Tuesday, April 26, 2016
How can I say this
There are idiots among us, people who as bright as a burnt out light bulb. We encounter them at work, when shopping, when driving, at every turn. If you are lucky, you don't encounter them at home, when I was married the first time, I spent a couple of years saying B.O.N.T., short of Bright One Next Time. Boy did I find a bright one the next time.
One approach is to be very blunt about it, calling a moron a moron. It might feel satisfying, but it doesn't help get things done. I sometimes try ignoring the stupidity, keeping it bottled up inside of me - it always leaks out sooner or later. On other occasions I try to help the person, some can be lead, others can't. Some are in deep denial and perfectly convinced that they actually know what they are doing. The most dangerous of the bunch.
In the end, kindness, and understanding, usually work.
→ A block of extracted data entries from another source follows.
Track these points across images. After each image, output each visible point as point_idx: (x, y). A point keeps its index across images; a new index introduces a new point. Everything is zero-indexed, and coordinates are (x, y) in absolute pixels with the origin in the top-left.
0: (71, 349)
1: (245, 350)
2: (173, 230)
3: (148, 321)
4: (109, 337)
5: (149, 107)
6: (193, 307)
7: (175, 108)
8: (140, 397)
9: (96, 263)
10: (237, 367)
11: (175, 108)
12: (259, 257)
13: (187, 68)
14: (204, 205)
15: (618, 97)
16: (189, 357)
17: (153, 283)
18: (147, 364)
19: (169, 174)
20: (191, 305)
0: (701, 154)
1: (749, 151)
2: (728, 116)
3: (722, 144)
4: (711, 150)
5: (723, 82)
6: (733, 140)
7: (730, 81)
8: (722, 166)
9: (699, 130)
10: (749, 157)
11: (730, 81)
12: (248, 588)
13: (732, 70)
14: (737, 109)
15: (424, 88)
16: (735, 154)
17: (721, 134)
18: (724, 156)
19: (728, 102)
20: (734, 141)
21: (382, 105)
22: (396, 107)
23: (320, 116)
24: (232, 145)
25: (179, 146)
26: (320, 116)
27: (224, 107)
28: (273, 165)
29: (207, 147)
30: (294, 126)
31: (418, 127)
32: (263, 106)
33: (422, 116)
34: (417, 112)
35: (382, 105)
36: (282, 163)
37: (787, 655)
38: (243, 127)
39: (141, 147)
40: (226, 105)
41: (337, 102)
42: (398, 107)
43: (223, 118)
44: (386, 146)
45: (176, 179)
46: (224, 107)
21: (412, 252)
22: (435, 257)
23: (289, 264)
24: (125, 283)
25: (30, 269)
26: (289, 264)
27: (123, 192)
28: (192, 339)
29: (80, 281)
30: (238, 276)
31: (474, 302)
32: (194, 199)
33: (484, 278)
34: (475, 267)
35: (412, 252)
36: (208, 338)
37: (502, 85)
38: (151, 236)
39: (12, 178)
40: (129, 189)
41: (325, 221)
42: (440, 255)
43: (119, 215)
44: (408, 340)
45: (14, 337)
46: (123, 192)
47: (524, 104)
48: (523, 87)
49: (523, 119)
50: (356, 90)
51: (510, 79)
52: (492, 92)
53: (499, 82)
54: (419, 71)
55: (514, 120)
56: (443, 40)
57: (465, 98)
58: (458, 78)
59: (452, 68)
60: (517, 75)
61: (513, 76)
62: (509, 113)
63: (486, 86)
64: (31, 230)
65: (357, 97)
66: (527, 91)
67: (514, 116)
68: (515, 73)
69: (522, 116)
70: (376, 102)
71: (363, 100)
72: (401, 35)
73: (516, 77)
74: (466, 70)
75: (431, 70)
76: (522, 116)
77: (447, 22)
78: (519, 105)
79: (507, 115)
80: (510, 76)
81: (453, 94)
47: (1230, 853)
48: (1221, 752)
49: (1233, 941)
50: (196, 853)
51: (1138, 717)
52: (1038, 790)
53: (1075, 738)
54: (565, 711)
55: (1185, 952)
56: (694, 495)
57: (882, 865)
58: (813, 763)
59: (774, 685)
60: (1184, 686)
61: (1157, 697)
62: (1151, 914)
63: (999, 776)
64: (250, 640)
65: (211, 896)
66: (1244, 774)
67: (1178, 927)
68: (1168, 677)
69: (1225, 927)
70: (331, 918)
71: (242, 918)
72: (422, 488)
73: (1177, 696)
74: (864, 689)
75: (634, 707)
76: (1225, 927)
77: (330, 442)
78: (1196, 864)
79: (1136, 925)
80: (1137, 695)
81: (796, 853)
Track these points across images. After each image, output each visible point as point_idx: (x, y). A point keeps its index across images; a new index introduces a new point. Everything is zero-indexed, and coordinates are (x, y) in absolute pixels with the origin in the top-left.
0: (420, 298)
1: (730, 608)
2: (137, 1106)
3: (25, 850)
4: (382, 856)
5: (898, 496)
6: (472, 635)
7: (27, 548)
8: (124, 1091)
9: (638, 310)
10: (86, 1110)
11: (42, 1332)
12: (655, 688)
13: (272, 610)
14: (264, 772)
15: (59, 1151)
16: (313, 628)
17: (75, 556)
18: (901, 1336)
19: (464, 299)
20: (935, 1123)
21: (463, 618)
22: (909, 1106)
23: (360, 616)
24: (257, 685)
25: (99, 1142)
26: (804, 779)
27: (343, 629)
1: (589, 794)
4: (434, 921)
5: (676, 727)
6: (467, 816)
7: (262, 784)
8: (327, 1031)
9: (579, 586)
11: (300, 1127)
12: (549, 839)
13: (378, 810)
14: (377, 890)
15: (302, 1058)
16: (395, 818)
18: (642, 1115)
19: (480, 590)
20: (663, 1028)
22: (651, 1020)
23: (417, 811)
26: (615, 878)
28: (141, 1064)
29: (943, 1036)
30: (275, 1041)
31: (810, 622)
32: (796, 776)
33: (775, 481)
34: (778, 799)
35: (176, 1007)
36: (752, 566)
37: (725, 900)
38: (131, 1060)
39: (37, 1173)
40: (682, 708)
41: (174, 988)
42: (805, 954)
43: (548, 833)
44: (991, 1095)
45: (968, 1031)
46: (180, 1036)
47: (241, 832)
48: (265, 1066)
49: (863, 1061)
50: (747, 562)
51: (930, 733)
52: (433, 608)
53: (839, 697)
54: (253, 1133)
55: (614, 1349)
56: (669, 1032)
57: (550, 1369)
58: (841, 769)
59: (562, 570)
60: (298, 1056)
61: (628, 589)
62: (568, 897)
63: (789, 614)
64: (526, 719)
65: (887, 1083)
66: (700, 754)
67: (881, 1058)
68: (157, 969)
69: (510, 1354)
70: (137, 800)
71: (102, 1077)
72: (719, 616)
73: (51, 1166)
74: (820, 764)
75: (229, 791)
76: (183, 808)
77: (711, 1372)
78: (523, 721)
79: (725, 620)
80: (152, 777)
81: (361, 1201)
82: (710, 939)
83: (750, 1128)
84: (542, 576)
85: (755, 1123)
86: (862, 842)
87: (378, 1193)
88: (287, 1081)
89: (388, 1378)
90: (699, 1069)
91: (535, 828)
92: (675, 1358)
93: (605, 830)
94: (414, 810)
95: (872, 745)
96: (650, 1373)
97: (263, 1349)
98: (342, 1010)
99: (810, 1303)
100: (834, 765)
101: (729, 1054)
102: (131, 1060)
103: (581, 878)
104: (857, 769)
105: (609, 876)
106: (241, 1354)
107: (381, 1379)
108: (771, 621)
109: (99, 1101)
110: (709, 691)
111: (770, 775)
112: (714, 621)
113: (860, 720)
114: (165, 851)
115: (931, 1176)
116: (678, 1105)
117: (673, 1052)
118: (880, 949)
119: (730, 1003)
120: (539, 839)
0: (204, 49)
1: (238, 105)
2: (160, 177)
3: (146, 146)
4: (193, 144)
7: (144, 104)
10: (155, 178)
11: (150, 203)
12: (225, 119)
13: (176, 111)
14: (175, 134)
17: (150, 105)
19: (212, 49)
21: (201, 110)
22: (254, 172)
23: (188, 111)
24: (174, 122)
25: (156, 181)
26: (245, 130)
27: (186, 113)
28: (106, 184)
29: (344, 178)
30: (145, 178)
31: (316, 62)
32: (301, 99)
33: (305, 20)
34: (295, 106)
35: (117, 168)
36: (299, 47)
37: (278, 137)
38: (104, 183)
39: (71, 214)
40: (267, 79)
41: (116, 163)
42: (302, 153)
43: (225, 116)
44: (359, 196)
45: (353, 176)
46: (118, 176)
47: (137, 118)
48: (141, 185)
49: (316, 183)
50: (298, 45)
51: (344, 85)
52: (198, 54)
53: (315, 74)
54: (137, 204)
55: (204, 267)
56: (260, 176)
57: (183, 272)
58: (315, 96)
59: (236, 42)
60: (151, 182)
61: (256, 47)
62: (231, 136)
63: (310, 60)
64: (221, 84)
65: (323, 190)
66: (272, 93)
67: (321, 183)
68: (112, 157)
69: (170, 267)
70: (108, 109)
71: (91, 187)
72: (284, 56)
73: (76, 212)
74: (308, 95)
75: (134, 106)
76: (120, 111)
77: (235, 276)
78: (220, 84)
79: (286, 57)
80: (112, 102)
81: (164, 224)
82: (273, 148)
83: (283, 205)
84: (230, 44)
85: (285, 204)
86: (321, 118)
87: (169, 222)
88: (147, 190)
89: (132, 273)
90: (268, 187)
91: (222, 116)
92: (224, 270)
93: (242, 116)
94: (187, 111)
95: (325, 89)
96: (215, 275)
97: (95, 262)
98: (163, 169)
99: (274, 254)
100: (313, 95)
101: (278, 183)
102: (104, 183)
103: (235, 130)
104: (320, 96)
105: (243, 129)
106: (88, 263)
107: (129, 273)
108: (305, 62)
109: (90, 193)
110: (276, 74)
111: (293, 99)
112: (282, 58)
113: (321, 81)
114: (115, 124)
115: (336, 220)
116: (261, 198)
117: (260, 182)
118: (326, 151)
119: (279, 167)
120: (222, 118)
And also listening, some of the greatest gems of wisdom come from the most surprising sources. Many years ago I was working with a client whose signature had been forged on a credit card application. The client was disabled, had about a third grade education, had never left home - she understood and openly shared her limitations with me. It was obviously to all of us but her, who had forged her signature, a family member. The creditor suing her offered to dismiss if she would file a criminal complaint against the family member. I talked to her urging her to allow me to arrange a meeting with the local police detective who worked this type of case (I knew him and had worked with him on numerous cases.) She said no, I have tried talking to the family member and he won't talk about it, I didn't see him sign it, "if I go to the police and accuse him, without any proof that he signed it, I am the one who is lying." The attorney for the credit card company was dumbfounded by her response, the attorney said, "usually people are so eager to throw someone under the bus on these cases that they eagerly take us up on that offer." I urged the creditor's attorney to think about the wisdom of what my client had said, shortly after we were able to resolve the case in my client's favor. Then came the next collection case . . . with the same family member taking advantage of my client.